Somehow I feel the need to be offended by this. I will have my life coach contact your attorney's barista once I'm done getting in touch with my inner child.
If you feel you are being de-frauded - NEVER admit or accept anything - regardless of amount. I had a bad issue with a stamp I shipped to China and went through this last year. Sorry I'm late coming to the thread, but yes - I denied everything and ignored because there was a potential chargeback of $25 plus the loss of a $120 stamp - which I am sure ended up on the buyer's desk - or in the Chinese post office theft ring. Mind you that I deal in much higher values, but never admit fault. It's a sad sign of the times, but if you do - you will eat the fees and some people do this "for a living" and have a full-time job with ebay fraud. My buyer insisted on me shipping via normal post because the normal shipping charges were high. And I ignorantly accepted his terms - trying to help a collector. Only to be screwed a month later. The key is that they didn't go through Ebay - but directly through PayPal. This is a clear sign of fraud/scam. In the end, I did lose a $120 stamp. I did avoid the charges and fees.
I actually do think I remember getting a chargeback once. It was for several hundred dollars, not a few. If I remember correctly, paypal has to refund the card provider, but I called paypal and fought with them long enough that I got a refund from them, since I provided tracking, etc. They took the loss on it.
They don't give you alot of options in terms of clickable buttons. If you would've called them first I'm sure a third option would've been available. I regret my first post but I was unaware they would charge you a fee. Especially without notification ... I apologize for that and if it does not get waived pm me and I'll offer to make you whole for my ignorant bad advice. Sorry about that
I just pasted all of the back/forth e-mail history from Ebay showing the buyer's demands on using another form of shipping, and kept appealing it. I never accepted anything and PayPal just took the money from me. I never agreed to any resolutions. It was the only time I experienced something like that. The next time I had insurance on the item, so when they said it wasn't received - I put it back on the insurance company. PayPal took the money from me, and it took another 6 weeks to recover the insurance - so I was out for a while - but it worked out in the end. Thankfully because whether it was delivered or not - I recovered $700 on a very high value Chinese stamp set. Now I only use the Global Shipping Program. As long as it's delivered and signed for in Kentucky, my responsibility ends. It takes a few painful lessons, especially with international deals. For you, this may not work because of the dollar values involved. I have learned to base my approach to shipping and insurance based on the value of what I am selling.
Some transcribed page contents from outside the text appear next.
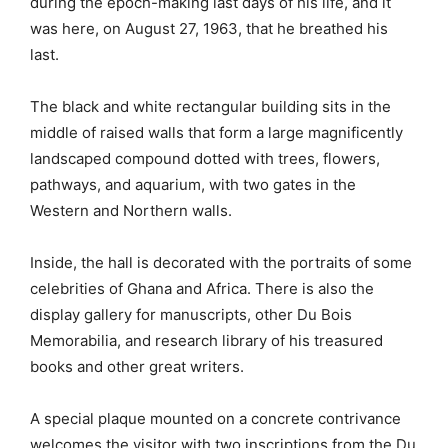
during the epoch-making last days of his life, and it
was here, on August 27, 1963, that he breathed his
last.
The black and white rectangular building sits in the
middle of raised walls that form a large magnificently
landscaped compound dotted with trees, flowers,
pathways, and aquarium, with two gates in the
Western and Northern walls.
Inside, the hall is decorated with the portraits of some
celebrities of Ghana and Africa. There is also the
display gallery for manuscripts, other Du Bois
Memorabilia, and research library of his treasured
books and other great writers.
A special plaque mounted on a concrete contrivance
welcomes the visitor with two inscriptions from the Du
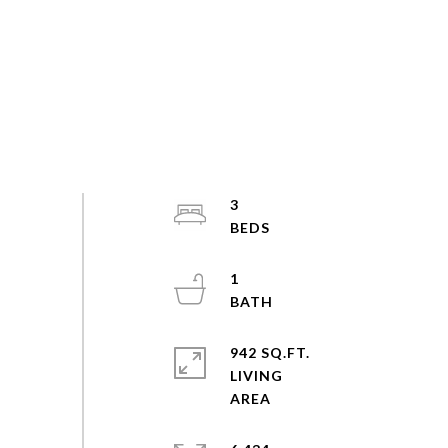
3
1
942 SQ.FT.
LIVING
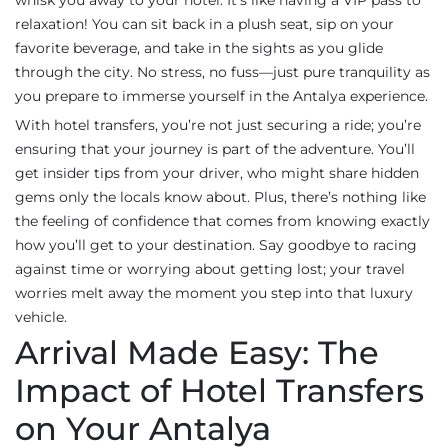
whisk you away to your hotel. It's like having a VIP pass to
relaxation! You can sit back in a plush seat, sip on your
favorite beverage, and take in the sights as you glide
through the city. No stress, no fuss—just pure tranquility as
you prepare to immerse yourself in the Antalya experience.
With hotel transfers, you’re not just securing a ride; you’re
ensuring that your journey is part of the adventure. You’ll
get insider tips from your driver, who might share hidden
gems only the locals know about. Plus, there’s nothing like
the feeling of confidence that comes from knowing exactly
how you’ll get to your destination. Say goodbye to racing
against time or worrying about getting lost; your travel
worries melt away the moment you step into that luxury
vehicle.
Arrival Made Easy: The
Impact of Hotel Transfers
on Your Antalya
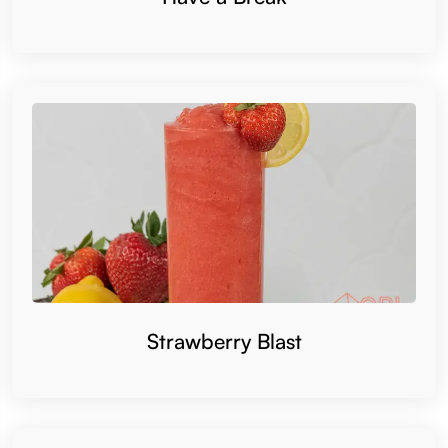
Strawberry Blast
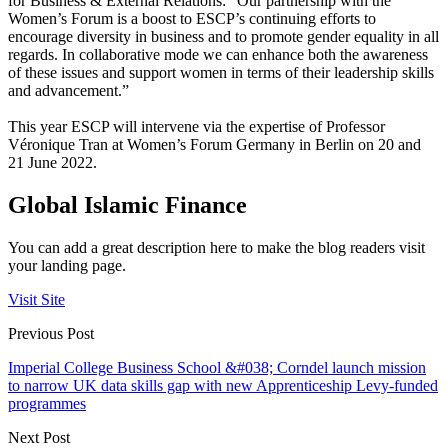
for Business & External Relations: “Our partnership with the
Women’s Forum is a boost to ESCP’s continuing efforts to
encourage diversity in business and to promote gender equality in all
regards. In collaborative mode we can enhance both the awareness
of these issues and support women in terms of their leadership skills
and advancement.”
This year ESCP will intervene via the expertise of Professor
Véronique Tran at Women’s Forum Germany in Berlin on 20 and
21 June 2022.
Global Islamic Finance
You can add a great description here to make the blog readers visit
your landing page.
Visit Site
Previous Post
Imperial College Business School &#038; Corndel launch mission
to narrow UK data skills gap with new Apprenticeship Levy-funded
programmes
Next Post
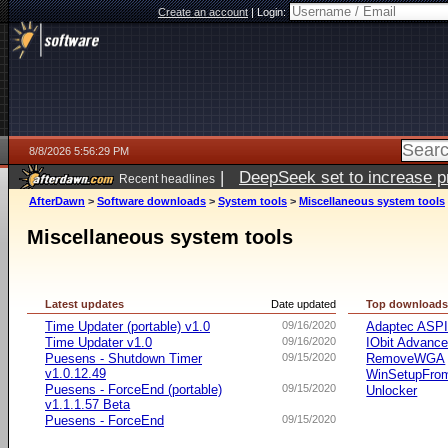
Create an account
|
Login:
8/8/2026 5:56:29 PM
|
DeepSeek set to increase pri
Recent headlines
AfterDawn
>
Software downloads
>
System tools
>
Miscellaneous system tools
Miscellaneous system tools
Latest updates
Date updated
Top download
Time Updater (portable) v1.0
09/16/2020
Adaptec ASP
Time Updater v1.0
09/16/2020
IObit Advanc
Puesens - Shutdown Timer
09/15/2020
RemoveWGA
v1.0.12.49
WinSetupFr
Puesens - ForceEnd (portable)
09/15/2020
Unlocker
v1.1.1.57 Beta
Puesens - ForceEnd
09/15/2020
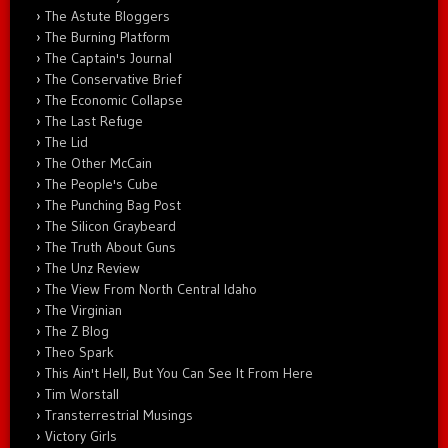
The Astute Bloggers
The Burning Platform
The Captain's Journal
The Conservative Brief
The Economic Collapse
The Last Refuge
The Lid
The Other McCain
The People's Cube
The Punching Bag Post
The Silicon Graybeard
The Truth About Guns
The Unz Review
The View From North Central Idaho
The Virginian
The Z Blog
Theo Spark
This Ain't Hell, But You Can See It From Here
Tim Worstall
Transterrestrial Musings
Victory Girls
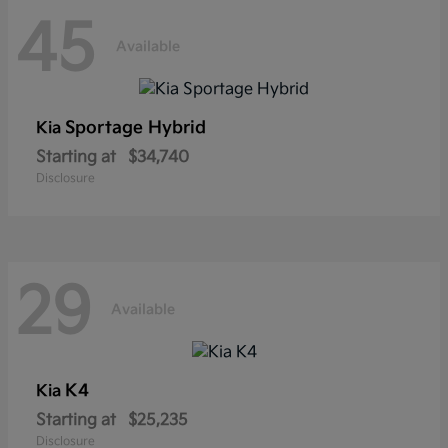
45
Available
Sportage Hybrid
Kia
Starting at
$34,740
Disclosure
29
Available
K4
Kia
Starting at
$25,235
Disclosure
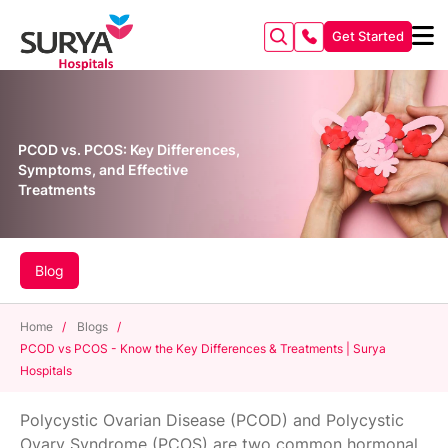
Get Started
PCOD vs. PCOS: Key Differences,
Symptoms, and Effective
Treatments
Blog
Home
/
Blogs
/
PCOD vs PCOS - Know the Key Differences & Treatments | Surya
Hospitals
Polycystic Ovarian Disease (PCOD) and Polycystic
Ovary Syndrome (PCOS) are two common hormonal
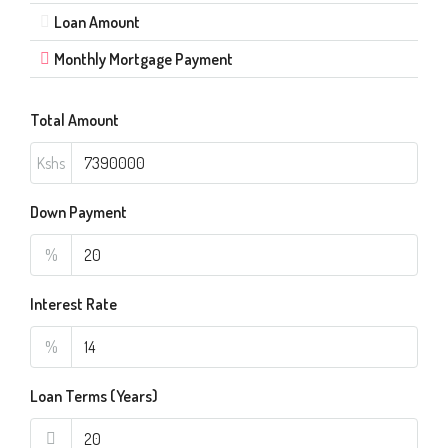
Loan Amount
Monthly Mortgage Payment
Total Amount
Kshs
Down Payment
%
Interest Rate
%
Loan Terms (Years)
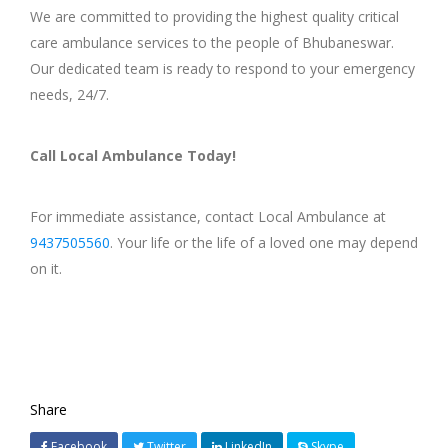
We are committed to providing the highest quality critical
care ambulance services to the people of Bhubaneswar.
Our dedicated team is ready to respond to your emergency
needs, 24/7.
Call Local Ambulance Today!
For immediate assistance, contact Local Ambulance at
9437505560
. Your life or the life of a loved one may depend
on it.
Share
Facebook
Twitter
LinkedIn
Skype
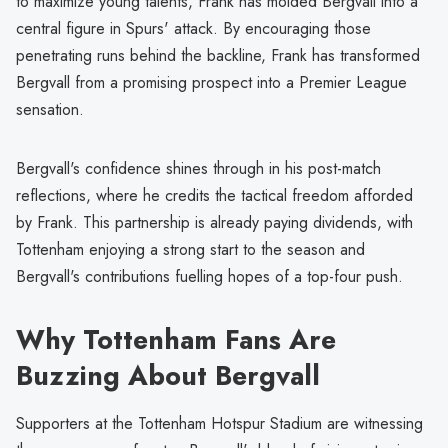
to maximize young talents, Frank has molded Bergvall into a
central figure in Spurs' attack. By encouraging those
penetrating runs behind the backline, Frank has transformed
Bergvall from a promising prospect into a Premier League
sensation.
Bergvall's confidence shines through in his post-match
reflections, where he credits the tactical freedom afforded
by Frank. This partnership is already paying dividends, with
Tottenham enjoying a strong start to the season and
Bergvall's contributions fuelling hopes of a top-four push.
Why Tottenham Fans Are
Buzzing About Bergvall
Supporters at the Tottenham Hotspur Stadium are witnessing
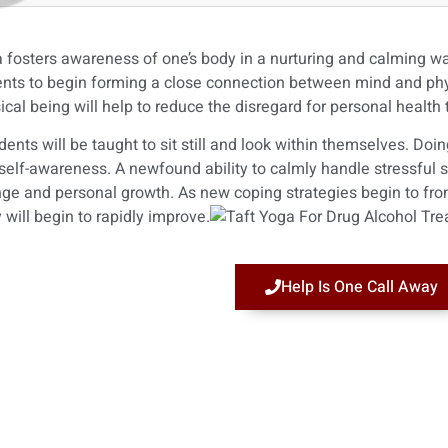
 fosters awareness of one’s body in a nurturing and calming way
ents to begin forming a close connection between mind and phys
ical being will help to reduce the disregard for personal health
dents will be taught to sit still and look within themselves. Doi
self-awareness. A newfound ability to calmly handle stressful sit
ge and personal growth. As new coping strategies begin to fro
 will begin to rapidly improve.
Help Is One Call Away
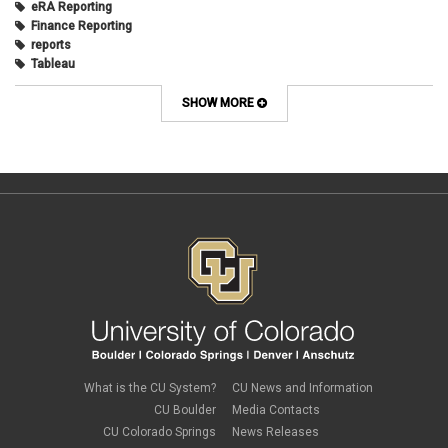
eRA Reporting
Finance Reporting
reports
Tableau
SHOW MORE
What is the CU System?
CU News and Information
CU Boulder
Media Contacts
CU Colorado Springs
News Releases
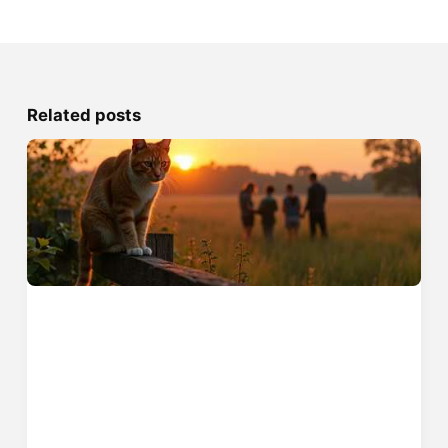
Related posts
With my volume, one negative feedback can wreck a year's worth of business. The price of playing with the big boys on Ebay I guess.
I'm not blaming you. I blame Paypal for not explaining the process better and letting me know I would be responsible for extra fees. It sucks to lose the money but I'm not starving. It's just part of doing business unfortunately.
Commendable attitude. Sometimes, our fault or not, life just slaps us and we then move on, with or without a quantity of whining. You're obviously not a whiner.
Weird that a buyer would bother with $2.25 at all. Not worth the hassle. Since you got no tracking there is nothing you can do. I often find myself buying from a local shop for cheap and selling higher. It's addictive once you start. Though I found nearly a dozen "keeper" countries that I will not sell anything from since I began this little side income. So my margin has gotten smaller. Well perhaps I don't do 1 coin sales but you and I doing similar things it sounds like. I just sell slightly more volume of coins per sale and profit is still there. Maybe not everyone uses their vehicle to ship out stuff. I live less than a mile away from my USPS post office, I go on foot. Takes me maybe 7-8 minutes to walk there. Though I usually push not to wait too long after receiving payments so I don't have an accumulation of packages to send out on foot. I do it next morning right when they open. Strange, I know I've gotten a chargeback sometime in 2013 (it was for a $30-40 coin) but I don't remember getting a fee applied to the transaction. For some reason I've only gotten "fees" on my bank account but never my paypal.
I'm a collector first. I only sell coins that I have doubles of, and I usually check the new one against the one in my collection to make sure I keep the best one. I just have trouble leaving good coins behind when I go to the coin shop, but I don't feel compelled to keep doubles.
Well it sounds like self insurance is working out fine for you then. Frankly for low value sellers it probably is a better way to go and long as they know and understand the risks. They really don't have any choice. They are receiving money from the card providers for thousands of sales and the card provider can either simply deduct the chargeback amount from their payment to them, or they can possibly go into Paypals account and simply withdraw it. Third possibility is they can say either remit the amount of the chargeback or we will drop your account. If you are getting millions of dollars daily from say Visa and they tell you they won't process anymore payments unless you refund the chargeback, you're going to refund the chargeback.